Christofer Hoff pointed me to a publication in the Harvard Business Review. The article describes a case study in which a (fictional) company suffers a data breach. The case study really revolves around the proper organizational response and boils down to one question: going public or not.


"Brett, we have a problem. There might be a data breach." Laurie, a tough but polished former Chicago police detective, had been responsible for security at Flayton's for almost three years. She had an impressive record of reducing store thefts while building productive relationships with local schools, community groups, and law enforcement.

"What kind of data breach?" Brett asked. His tone was calm, as always, yet he scanned the lounge to make sure that no one could overhear.

"I'm still not sure," Laurie admitted. "I was contacted by Union Century Bank. They regularly examine their fraudulent accounts for patterns, and we've shown up as a common point of purchase for an above-average number of bad cards. They're getting me more information, but I thought you'd want to know right away. It could be nothing--or it could be significant."

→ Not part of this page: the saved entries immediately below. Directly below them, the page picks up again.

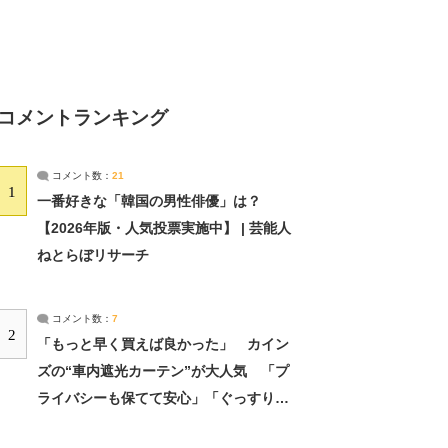
コメントランキング
コメント数：
21
1
一番好きな「韓国の男性俳優」は？
【2026年版・人気投票実施中】 | 芸能人
ねとらぼリサーチ
コメント数：
7
2
「もっと早く買えば良かった」 カイン
ズの“車内遮光カーテン”が大人気 「プ
ライバシーも保てて安心」「ぐっすり眠
れました」（2/2） | ライフ ねとらぼリ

The choice of words, as well as the writing style used in the article makes it a very pleasant and informative read. Put yourself in the hot-seat: disclosure or not? At what price? What is it that your customers expect from you, and how will the respond when that expectation is not met? What about the your other stakeholders?

My first gut-feeling: glad I'm not in public relations :)

In a situation like this, an organization should admit when it is at fault and work hard to regain the trust that its stakeholders have put in it. Keeping it quiet will only work against you and should be avoided. Some information should be made public, but in a joint effort with the banks and (possibly) law enforcement.